Keresahan publik bergema, bahkan di ruang maya. Di forum-forum daring, komentar sinis bermunculan: “Sama saja seperti seorang menteri yang masih jadi direktur utama di perusahaan konflik kepentingannya terlalu tinggi.”

Suara-suara ini mencerminkan krisis kepercayaan yang lebih besar. Publik mulai melihat BUMN bukan sebagai aset bersama, melainkan sebagai panggung bagi para pejabat untuk merangkap keuntungan.

 

Harapan di Tengah Kabut

Meski langit etika terlihat kelabu, harapan belum padam. Beberapa organisasi masyarakat sipil, seperti GMIE 2045 dan Indonesia Law & Democracy Studies (ILDES), mendorong revisi undang-undang untuk mempertegas larangan rangkap jabatan. Proses seleksi komisaris di BUMN harus dilakukan secara terbuka, berbasis kompetensi, dan melibatkan panel independen yang bebas dari pengaruh politik.
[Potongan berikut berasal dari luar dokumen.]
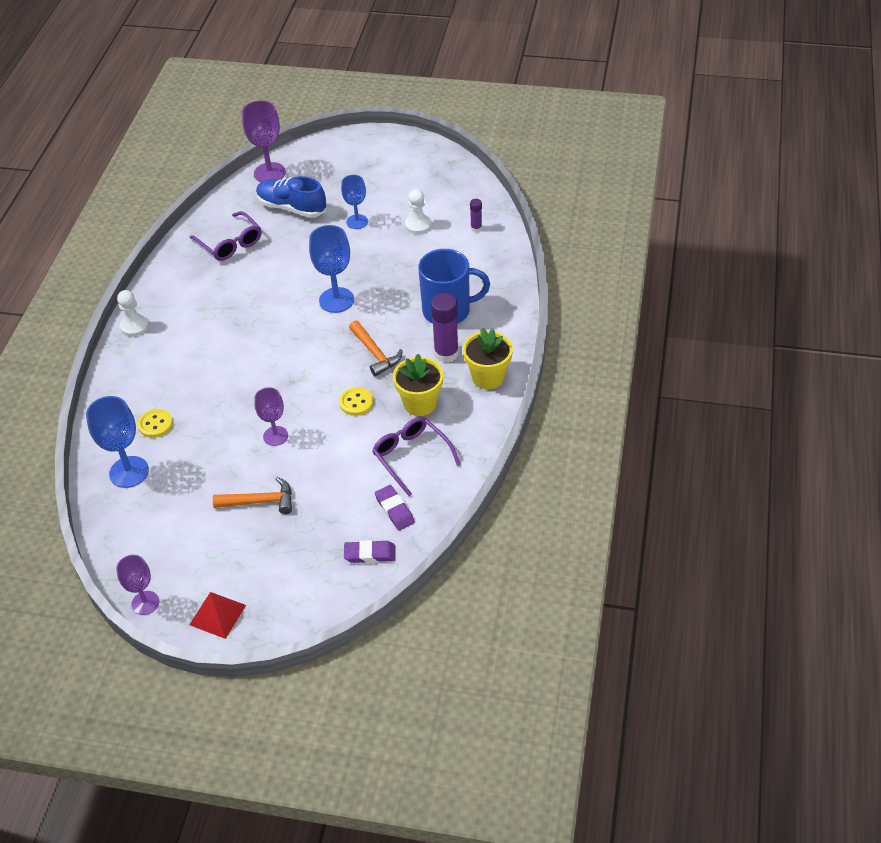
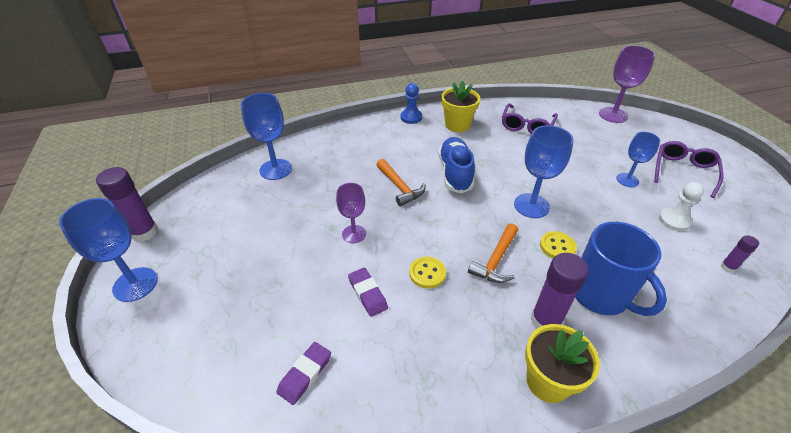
camera: 60 degrees right, 5 degrees down
(134, 326) = (411, 117): white pawn -> blue pawn
(145, 603) = (144, 232): purple goblet -> purple glue stick
(155, 424) = (328, 163): yellow button -> yellow button (557, 246)
(217, 615) = (135, 284): red pyramid -> blue goblet
(260, 501) = (275, 256): orange hammer -> orange hammer (399, 187)
(292, 207) = (595, 139): blue shoe -> blue shoe (455, 173)
(370, 554) = (235, 379): purple eraser -> purple eraser (367, 293)
(411, 456) = (386, 355): purple glasses -> purple glasses (683, 171)
(420, 403) = (462, 328): yellow flower pot -> yellow flower pot (457, 125)

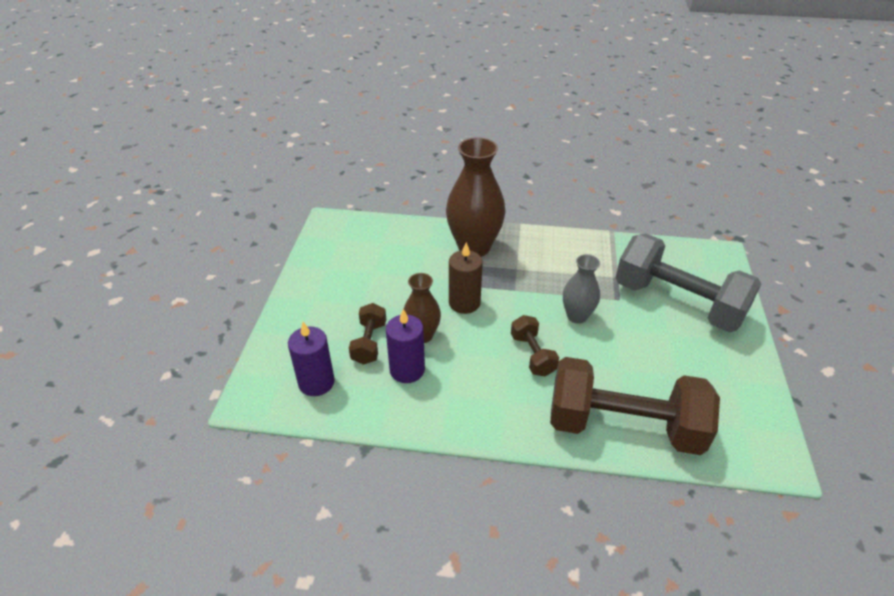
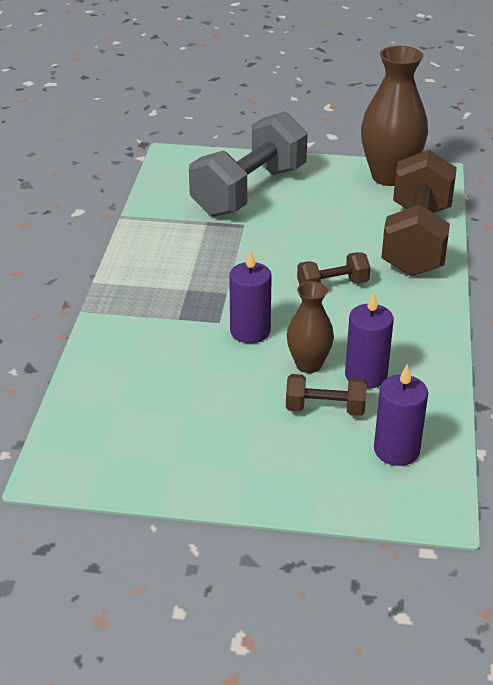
camera: 90 degrees left, 5 degrees down
(464, 303) = (250, 331): brown candle -> purple candle
(474, 247) = (140, 322): brown vase -> brown vase (389, 176)
(577, 316) = (271, 253): grey vase -> none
Pemerintah pun didorong untuk membalik narasi: menjadikan BUMN sebagai amanah publik yang dijaga oleh profesional sejati, bukan panggung distribusi kekuasaan. Jika reformasi ini dijalankan, integritas bisa kembali menjadi mahkota birokrasi.

 

Etika yang Harus Dilepaskan dari Belenggu

Fenomena rangkap jabatan wakil menteri di kursi komisaris adalah ujian bagi republik ini. Ia mempertaruhkan kredibilitas negara, menguji komitmen terhadap prinsip good governance, dan menantang kesungguhan reformasi birokrasi.

Jika keberanian politik untuk memperbaiki aturan hadir, jika suara publik tak lagi diabaikan, maka etika yang tersandera bisa terbebas. Negeri ini bukan milik kekuasaan semata, tetapi milik seluruh rakyat yang mempercayakan masa depannya pada integritas pemerintahan.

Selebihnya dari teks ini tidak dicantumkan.